Mobius had been after her, not Paul. Sometimes she almost wished she had been home that night instead of him.
She sighed. Morbid thought. She was having a lot of those lately. Did Abby really have to ask her age? Two weeks ago she’d turned thirty-nine, and lately she was feeling every one of those years. Faint creases had appeared at the corners of her eyes, and she had to work harder to keep extra weight from collecting on her hips. She didn’t like it. Though still young by any reasonable standard, she was feeling old.

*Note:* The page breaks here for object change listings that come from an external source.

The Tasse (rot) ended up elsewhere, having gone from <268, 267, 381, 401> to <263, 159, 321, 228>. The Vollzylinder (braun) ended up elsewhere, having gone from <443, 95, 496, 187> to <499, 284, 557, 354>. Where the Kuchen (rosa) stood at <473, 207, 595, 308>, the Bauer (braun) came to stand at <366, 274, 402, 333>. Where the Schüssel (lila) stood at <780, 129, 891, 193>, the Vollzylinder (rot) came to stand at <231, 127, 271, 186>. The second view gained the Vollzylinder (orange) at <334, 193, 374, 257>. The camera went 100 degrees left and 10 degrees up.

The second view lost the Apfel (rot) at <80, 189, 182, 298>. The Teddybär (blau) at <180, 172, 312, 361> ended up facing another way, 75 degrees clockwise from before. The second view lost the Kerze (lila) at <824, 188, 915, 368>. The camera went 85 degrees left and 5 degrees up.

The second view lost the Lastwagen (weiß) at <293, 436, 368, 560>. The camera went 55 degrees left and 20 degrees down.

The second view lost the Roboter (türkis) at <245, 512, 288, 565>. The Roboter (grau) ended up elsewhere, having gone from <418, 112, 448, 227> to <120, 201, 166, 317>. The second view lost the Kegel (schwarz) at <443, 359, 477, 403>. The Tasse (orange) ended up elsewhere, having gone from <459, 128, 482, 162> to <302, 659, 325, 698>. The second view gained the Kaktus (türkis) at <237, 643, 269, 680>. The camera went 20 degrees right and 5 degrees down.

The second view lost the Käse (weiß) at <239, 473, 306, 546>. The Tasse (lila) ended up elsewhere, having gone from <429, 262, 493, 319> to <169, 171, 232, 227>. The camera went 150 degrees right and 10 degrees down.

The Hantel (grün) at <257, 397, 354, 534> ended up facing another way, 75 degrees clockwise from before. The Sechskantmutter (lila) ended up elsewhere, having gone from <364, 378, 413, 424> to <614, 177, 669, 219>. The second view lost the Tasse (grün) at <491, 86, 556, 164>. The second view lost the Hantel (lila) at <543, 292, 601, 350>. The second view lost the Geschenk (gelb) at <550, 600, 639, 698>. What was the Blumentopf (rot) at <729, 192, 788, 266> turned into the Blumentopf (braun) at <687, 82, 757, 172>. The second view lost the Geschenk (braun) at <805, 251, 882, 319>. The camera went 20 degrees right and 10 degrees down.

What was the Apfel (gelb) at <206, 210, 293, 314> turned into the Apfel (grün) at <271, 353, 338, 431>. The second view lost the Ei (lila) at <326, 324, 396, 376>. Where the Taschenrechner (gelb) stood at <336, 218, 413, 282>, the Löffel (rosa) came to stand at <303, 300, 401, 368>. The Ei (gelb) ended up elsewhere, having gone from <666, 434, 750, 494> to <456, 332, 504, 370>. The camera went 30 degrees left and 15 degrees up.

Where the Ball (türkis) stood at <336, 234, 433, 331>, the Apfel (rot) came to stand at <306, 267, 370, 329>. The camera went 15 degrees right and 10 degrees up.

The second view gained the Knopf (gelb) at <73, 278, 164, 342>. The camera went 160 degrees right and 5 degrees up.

But at least she had Josh. He’d been good for her, even if they had to skulk around, dining in out-of-the-way restaurants and feigning disinterested professionalism on the job. And if women really did reach their sexual peak at forty, then she still had something to look forward to.
The thought made her smile, and the smile, she noticed, deepened those wrinkles near her eyes.
She left the bathroom and slipped back into bed.
“You okay?” Josh asked sleepily.
“Fine.”
“Who called?”
“Trouble.”
He rolled over. “Shouldn’t have answered, then,” he mumbled.
Tess shut her eyes. “Now you tell me.”